Because you can't keep the kids from making up slang, once the construction was introduced in the Book of St. Albans, people started coining their own nouns of assemblage. Although a lot of these terms slipped into obscurity in the 16th century like most of the lingo we generate on a yearly basis, some of them were adopted into common speech. These days we don't often have occasion to talk about a sneer of butlers or a misbelief of portrait painters, but whoever came up with a staff of employees, a congregation of churchgoers, or a panel of judges should congratulate themselves for a job well done, linguistically speaking.
Much of the time, the "correct" term for a group of anything lets us know our collective views on the disposition of whatever we're naming. Some of the most evocative terms of venery can be found in birds. The Book of St. Albans lists an "unkyndenes of ravenes" and a "murther of crowes." "Unkindnesses" and "murders" are both frowned upon in polite society, as ravens and crows sometimes are, but the term "charm of finches" lets us know people generally find these birds adorable, harmless and even magical-seeming. Whoever first referred to a college of cardinals was probably suggesting they thought the group of little red birds looked like a meeting of academics, but why a group of storks is called a mustering is a little less clear.
C.S. Lewis coined the term parliament of owls in his children's book series "The Chronicles of Narnia," a nod to Chaucer's poem "A Parliament of Fowls." The term is now recognized in dictionaries as being the correct term for a group of owls.

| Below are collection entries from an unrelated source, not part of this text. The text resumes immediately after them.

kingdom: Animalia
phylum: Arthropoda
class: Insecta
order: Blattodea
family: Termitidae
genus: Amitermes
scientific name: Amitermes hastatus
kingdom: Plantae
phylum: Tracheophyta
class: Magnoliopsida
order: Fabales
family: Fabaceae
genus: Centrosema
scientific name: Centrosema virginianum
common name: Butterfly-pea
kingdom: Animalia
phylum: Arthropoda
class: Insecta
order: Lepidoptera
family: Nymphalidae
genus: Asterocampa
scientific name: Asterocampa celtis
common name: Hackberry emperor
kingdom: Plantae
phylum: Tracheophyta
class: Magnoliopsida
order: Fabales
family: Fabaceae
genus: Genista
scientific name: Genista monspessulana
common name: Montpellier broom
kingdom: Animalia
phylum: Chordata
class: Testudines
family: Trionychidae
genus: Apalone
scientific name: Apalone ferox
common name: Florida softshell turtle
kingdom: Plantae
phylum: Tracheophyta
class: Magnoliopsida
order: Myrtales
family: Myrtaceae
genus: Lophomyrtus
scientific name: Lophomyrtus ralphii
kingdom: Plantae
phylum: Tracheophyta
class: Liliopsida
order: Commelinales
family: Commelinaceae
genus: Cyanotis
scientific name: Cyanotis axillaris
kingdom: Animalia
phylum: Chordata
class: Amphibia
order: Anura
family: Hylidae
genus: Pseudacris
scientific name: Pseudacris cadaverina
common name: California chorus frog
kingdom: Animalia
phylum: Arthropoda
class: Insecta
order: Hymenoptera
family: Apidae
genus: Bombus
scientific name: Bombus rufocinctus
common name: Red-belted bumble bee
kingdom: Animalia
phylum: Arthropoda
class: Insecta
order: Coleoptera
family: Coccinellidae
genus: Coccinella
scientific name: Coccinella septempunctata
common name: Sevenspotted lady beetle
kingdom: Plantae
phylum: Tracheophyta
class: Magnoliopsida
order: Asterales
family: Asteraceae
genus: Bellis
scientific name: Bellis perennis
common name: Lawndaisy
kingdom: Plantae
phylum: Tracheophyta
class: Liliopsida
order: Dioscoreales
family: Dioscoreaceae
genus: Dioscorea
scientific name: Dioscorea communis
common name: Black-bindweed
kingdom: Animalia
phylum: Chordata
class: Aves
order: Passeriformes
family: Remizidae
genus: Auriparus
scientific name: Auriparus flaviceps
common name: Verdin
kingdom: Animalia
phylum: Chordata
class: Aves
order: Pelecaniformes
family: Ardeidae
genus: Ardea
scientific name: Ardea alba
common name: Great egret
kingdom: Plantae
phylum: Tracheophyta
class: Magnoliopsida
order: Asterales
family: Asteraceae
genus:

There are curiously few nouns of assemblage for insects mentioned in The Book of St. Albans. We still refer to a swarm of bees, which was recorded in the book, but we don't talk as much about a business of flies or a flock of lice.
We have a special relationship with the animals we live with, and the names we use for groups of our most familiar animals are sometimes strange, but that's because they're old. For instance, a kindle of kittens comes from the Middle English word kindelen, which meant to give birth or produce a litter (which is now more commonly used for all kinds of baby animals, but was originally used for puppies). A group of adult cats might be a clowder (meaning "clotted mass"), a glaring or a pounce, but a crowd of feral cats is a destruction (anyone concerned about the decline of migrating songbirds can understand why this might be.)
Dogs, which were as much a man's best friend in the Middle Ages as today, got a lot of play in The Book of St. Albans. Hunting hounds alone got several group titles: a cry, a mute, a pack, a kennel.
Some of the most inventive terms of venery are applied to wild animals.
"Because they began as hunting terms, the original names from the Book of St. Albans reflected a specific societal disposition towards the animal being hunted — a 'pride of lions' is a good example," says Jacobs. "Others that came later, such as a "wisdom of wombats," may be inaccurate as wombats are rather solitary and don't spend time in groups. Others likely refer to qualities of the animals themselves: a business of ferrets came from 'busyness of ferrets'."
Which makes more sense than business if you've spent any time at all watching ferrets.
These days we can talk about a prickle of hedgehogs, an obstinacy of buffalo, a bloat of hippos and a gam of whales, regardless of whether we're planning on killing them or not. We just may not know who came up with these terms and why.